Rondom de tijdscontrole klaarde de lucht. Frans Hoynck had zijn tegenstander overspeeld en stond drie pionnen voor. Toen hij middels een prachtige krachtzet al het tegenspel van zijn tegenstander ontzenuwd had, was het afgelopen: 3½ - ½.
In tegenstelling tot wat Rob aangaf, was Jelle Bulthuis prima uit ‘Roelvariant’ van het Frans gekomen. Deze opening was onderwerp geweest van een trainingssessie en leverde Jelle eenvoudig een pion op. Zijn tegenstander liet het er echter niet bij zitten en haalde alles uit de kast om het dubbeltoren eindspel te keepen. Hoewel Jelle risicoloos op winst kon blijven spelen, kon hij na de winst van Frans het beslissende halfje binnen halen: 4-1 en het kampioenschap was binnen!
Opnieuw kwam de teamleider naar me toe met de opmerking dat een kleine nederlaag voor hen vermoedelijk ook voldoende zou zijn. Hoewel ik het Philidor gunde dat ze degradatie zouden ontlopen, vond ik het te ver gaan om twee spelers te laten verliezen, zodat zij erin zouden blijven.

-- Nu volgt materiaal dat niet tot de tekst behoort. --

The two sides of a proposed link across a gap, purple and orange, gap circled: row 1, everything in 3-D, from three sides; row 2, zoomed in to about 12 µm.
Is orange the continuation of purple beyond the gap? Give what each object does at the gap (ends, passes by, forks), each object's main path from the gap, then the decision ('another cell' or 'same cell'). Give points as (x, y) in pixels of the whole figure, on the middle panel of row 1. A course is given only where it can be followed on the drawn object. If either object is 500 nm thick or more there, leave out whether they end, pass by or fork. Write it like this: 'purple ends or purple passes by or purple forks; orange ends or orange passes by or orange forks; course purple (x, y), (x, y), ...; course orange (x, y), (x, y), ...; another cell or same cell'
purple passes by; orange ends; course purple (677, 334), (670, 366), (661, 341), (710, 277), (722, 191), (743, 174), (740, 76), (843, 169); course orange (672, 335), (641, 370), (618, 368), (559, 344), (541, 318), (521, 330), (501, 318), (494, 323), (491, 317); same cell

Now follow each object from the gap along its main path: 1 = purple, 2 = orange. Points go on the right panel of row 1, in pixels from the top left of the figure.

Gelukkig deed Rob van Helvoort wat de tegenstander verlangde, namelijk verliezen. Lang maakte ik me geen zorgen, hoewel hij niet voor de scherpste opzet koos. Een halfje moest wel haalbaar zijn. Helaas had zijn tegenstander geslapen met een engine onder z’n kussen, want de ene na de andere krachtzet volgde elkaar in rap tempo op. Alle dreigingen van Rob werden vakkundig gepareerd, waarna hij z’n vrijpion naar de overkant loodste. Dit koste Rob een stuk en de partij: 4-2.
Bij Stijn Gieben liep het heel anders. Hij kwam straal verloren uit de opening, maar zijn tegenstander verzuimde om het af te maken. Na een tactische fase kreeg Stijn 2 lichte stukken en een toren tegen een dame en een handvol pionnen. Vakbekwaam bracht hij langs de rand van de afgrond een halfje binnen: 4½ - 2½.

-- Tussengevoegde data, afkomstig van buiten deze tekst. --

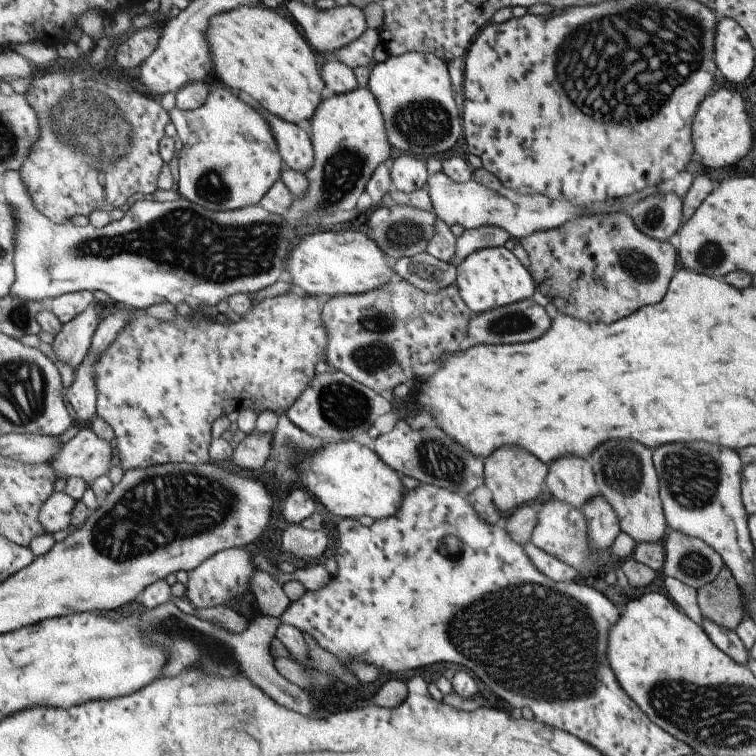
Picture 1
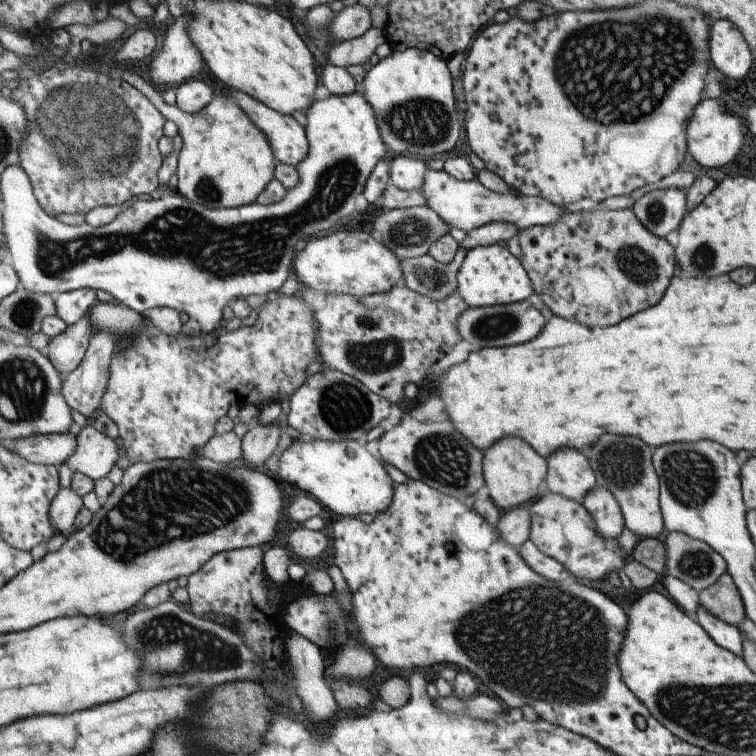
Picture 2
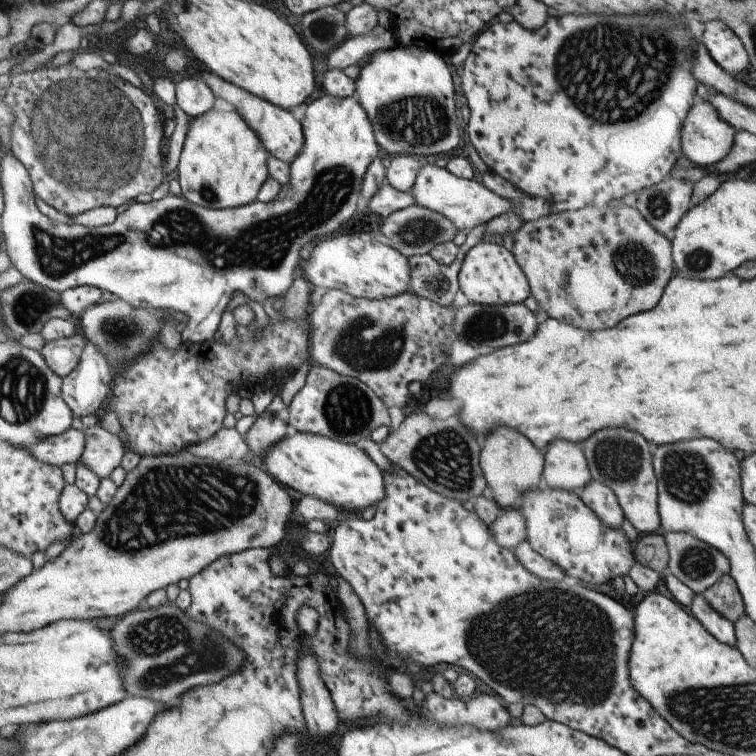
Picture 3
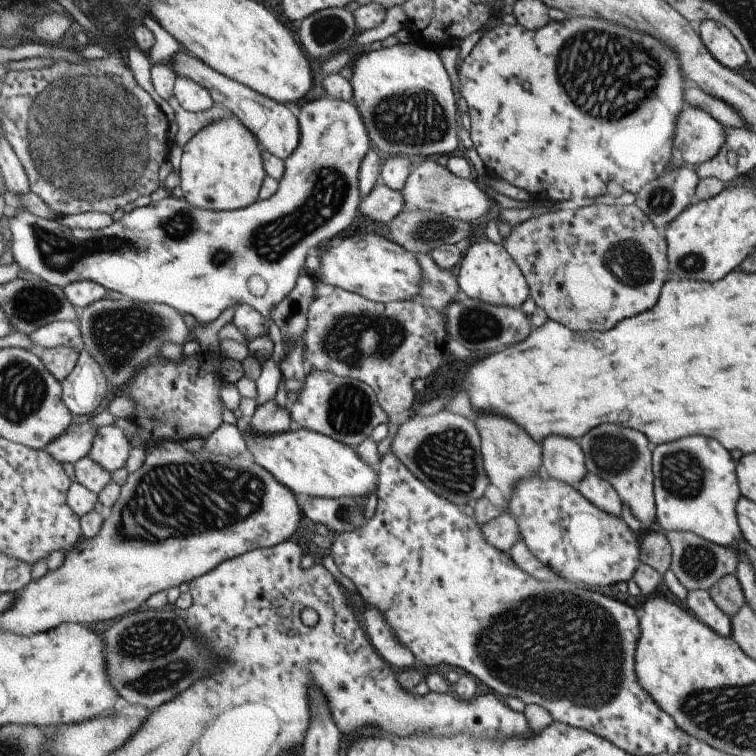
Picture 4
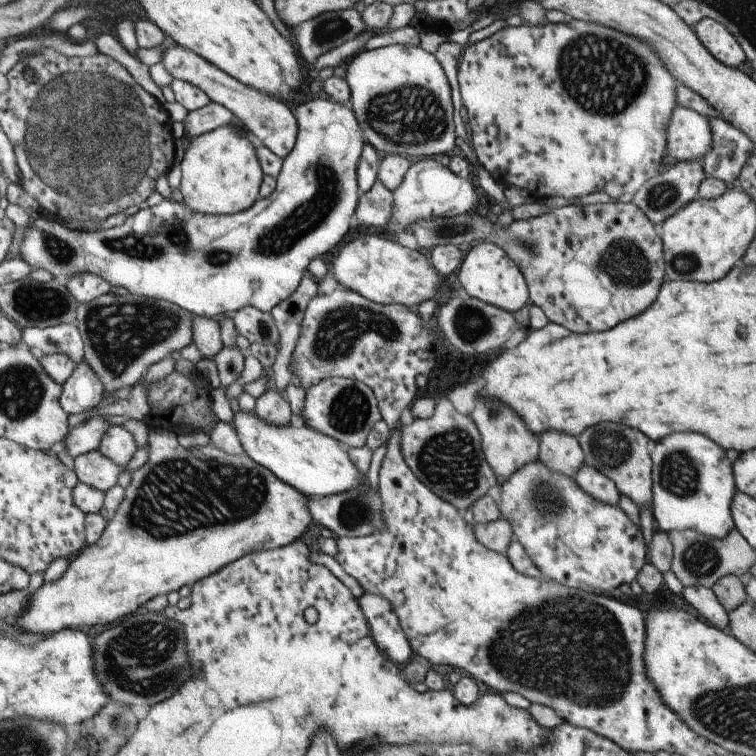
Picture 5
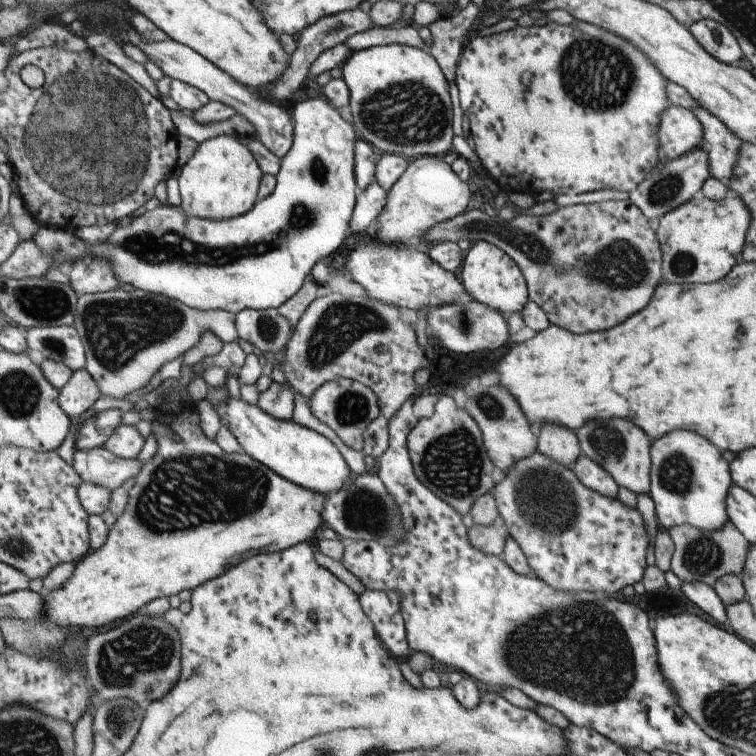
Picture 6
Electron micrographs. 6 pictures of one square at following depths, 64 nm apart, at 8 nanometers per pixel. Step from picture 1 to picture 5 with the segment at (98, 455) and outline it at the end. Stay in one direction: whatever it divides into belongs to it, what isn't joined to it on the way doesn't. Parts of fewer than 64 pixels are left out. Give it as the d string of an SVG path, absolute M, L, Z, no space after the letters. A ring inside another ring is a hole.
M113 425L103 437L99 450L124 467L139 448L135 436L127 428L123 428L123 425Z

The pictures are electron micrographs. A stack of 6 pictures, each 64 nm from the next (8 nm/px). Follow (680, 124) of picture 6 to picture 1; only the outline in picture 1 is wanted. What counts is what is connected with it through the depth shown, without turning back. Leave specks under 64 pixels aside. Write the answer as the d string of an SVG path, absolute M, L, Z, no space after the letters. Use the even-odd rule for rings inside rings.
M733 86L717 87L714 94L707 95L699 103L690 126L692 152L707 168L725 168L747 154L751 146L751 124L749 114Z

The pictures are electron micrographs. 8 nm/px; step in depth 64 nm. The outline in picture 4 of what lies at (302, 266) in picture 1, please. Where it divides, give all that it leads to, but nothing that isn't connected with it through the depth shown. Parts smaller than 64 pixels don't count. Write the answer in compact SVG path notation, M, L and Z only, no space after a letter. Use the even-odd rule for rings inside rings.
M379 234L335 239L326 251L318 253L318 257L320 269L312 275L317 282L327 284L328 289L341 287L383 304L393 301L413 301L421 296L424 270L418 254Z

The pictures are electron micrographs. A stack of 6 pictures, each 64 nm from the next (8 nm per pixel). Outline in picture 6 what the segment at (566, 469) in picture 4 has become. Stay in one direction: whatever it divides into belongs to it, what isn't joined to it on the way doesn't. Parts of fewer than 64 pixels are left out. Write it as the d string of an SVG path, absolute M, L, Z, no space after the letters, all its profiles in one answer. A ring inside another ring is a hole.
M551 422L540 425L539 451L570 469L583 453L577 432Z

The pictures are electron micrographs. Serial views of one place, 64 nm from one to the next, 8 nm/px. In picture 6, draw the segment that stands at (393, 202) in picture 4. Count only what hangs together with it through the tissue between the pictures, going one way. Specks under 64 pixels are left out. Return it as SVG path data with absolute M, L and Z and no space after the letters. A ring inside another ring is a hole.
M377 181L371 183L364 191L359 191L357 204L352 216L351 232L363 234L370 232L378 214L386 205L388 191Z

En dan Roel Leezer. Vanuit het Frans stond hij de hele partij beduidend minder. Rond de tijdcontrole kwam zijn tegenstander met een sterk schijnoffer op de proppen, maar het liep allemaal met een sisser af. Na een complexe manoeuvreerfase ontstond er een toreneindspel met een pion minder. Aangezien zijn tegenstander verzuimde om de partij naar zich toe te trekken, kreeg ik een ‘walk down memory lane’. Drie jaar geleden speelden we in dezelfde zaal tegen Oegstgeest. Ook toen stond Roel met een stuk achter compleet verloren en sprak hij de befaamde woorden. ‘Ik sta gewonnen, mijn tegenstander weet niet hoe hij moet winnen en ik wel.’ Dat was ook nu weer van toepassing. Roel gooide zijn vrijpion naar de tweede rij, terwijl zijn koning de witte pionnen één voor één oppeuzelde. Dat was te veel van het goede: 5½ -2½.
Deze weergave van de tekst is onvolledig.